Phishing Sentinel is included with the Enterprise plan and is available during the 7-day free trial with full access. Personal plan users can upgrade to Enterprise to access look-alike domain monitoring alongside other advanced features like Security Center, Slack/Discord/PagerDuty notifications, API access, and team management.
Yes. Phishing Sentinel specifically detects internationalized domain name attacks, including Cyrillic, Greek, and Hebrew character substitution (homograph attacks). These are among the most dangerous look-alike techniques because characters like Cyrillic "а" are visually identical to Latin "a" but produce different domain names. Phishing Sentinel flags these with the highest threat technique scores.
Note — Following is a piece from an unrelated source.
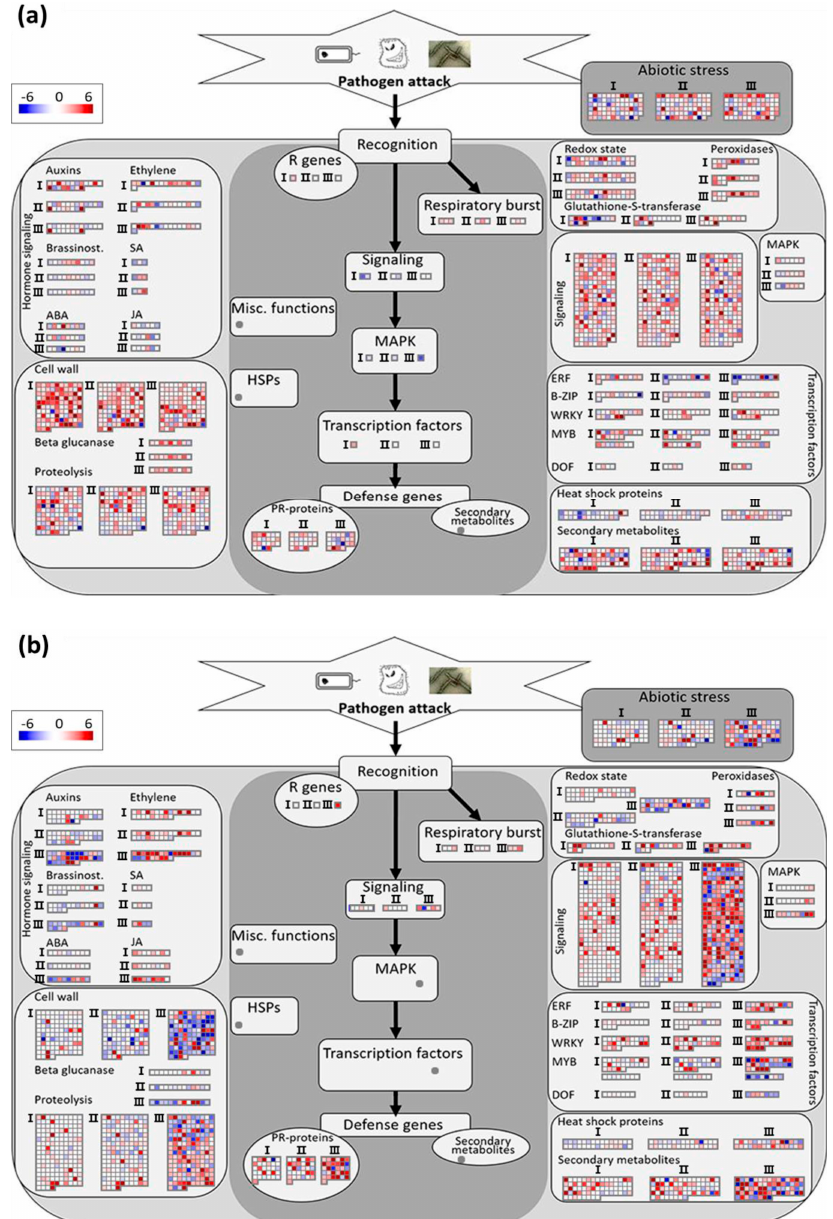
Figure 4. GO enrichment of up or down DEGs of two poplar sections in three infection stages. ( a ) Processes. ( b ) Functions. The GO enrichment was completed under a significance threshold of 0.05 following Hochberg false discovery rate (FDR) correction. The numbers in the diagram indicates the gene number belong to corresponding GO terms. Enriched GO terms were marked by orange.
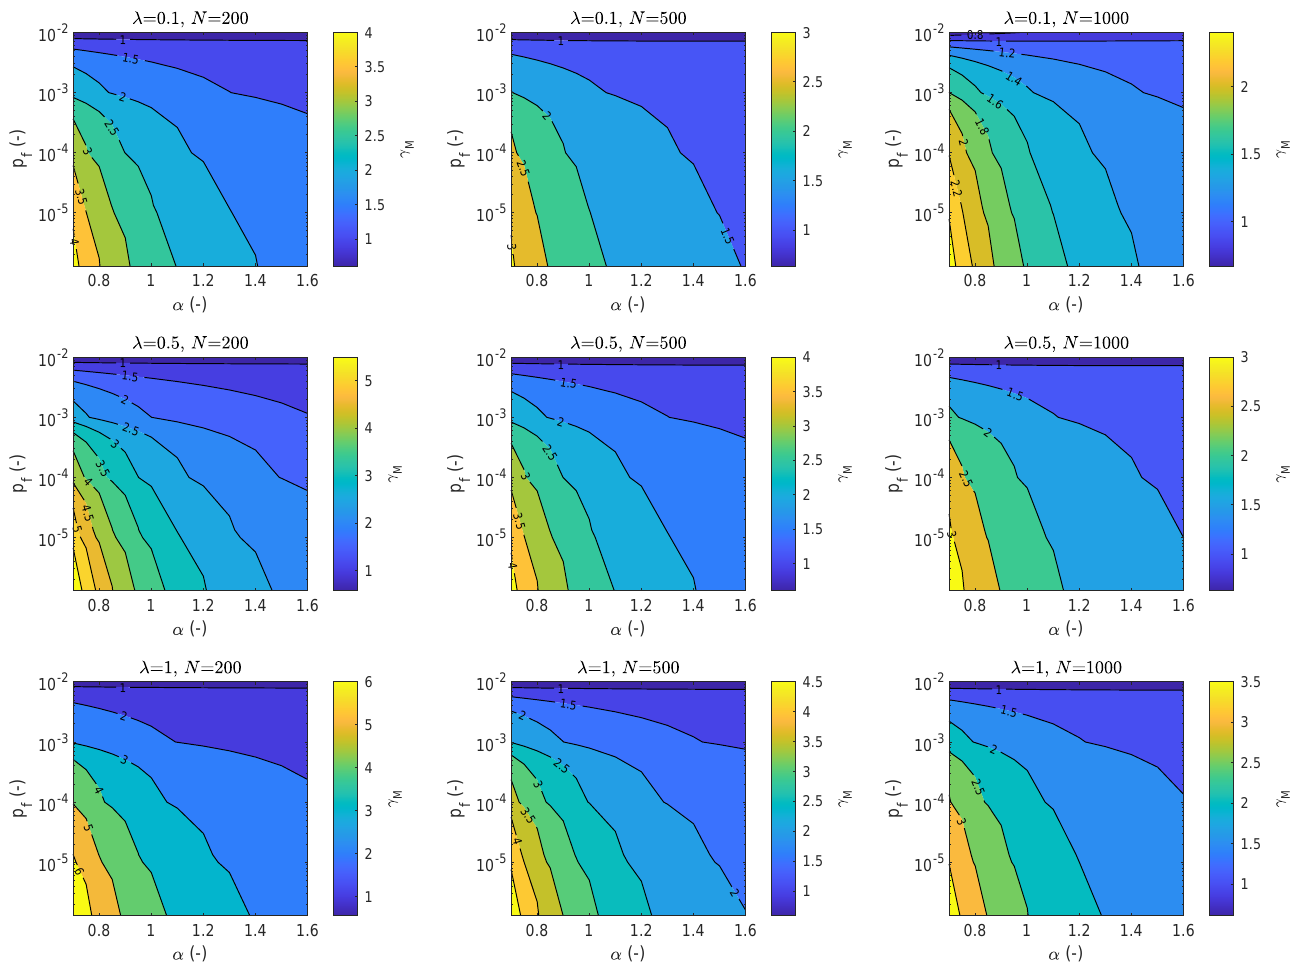
Figure A2. Partial safety factor related to the mass, γ m , for variable failure probabilities considering a reference block mass having a return period T k = 200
Phishing Sentinel tracks the full lifecycle. When a previously active look-alike domain stops resolving, it is automatically marked as "Taken Down." If that same domain later reappears with active DNS infrastructure, Phishing Sentinel automatically changes its status back to "New" and sends a notification. This catches domains that were temporarily suspended but then re-registered or reactivated by the same or different threat actors.
Phishing Sentinel batches alerts per domain per scan cycle — you get one consolidated notification per domain covering all new discoveries, status changes, and DNS changes. Alerts are delivered through your configured notification channels: email, Slack, Discord, or PagerDuty. Each notification includes the variant domain, technique used, threat score, and DNS infrastructure summary.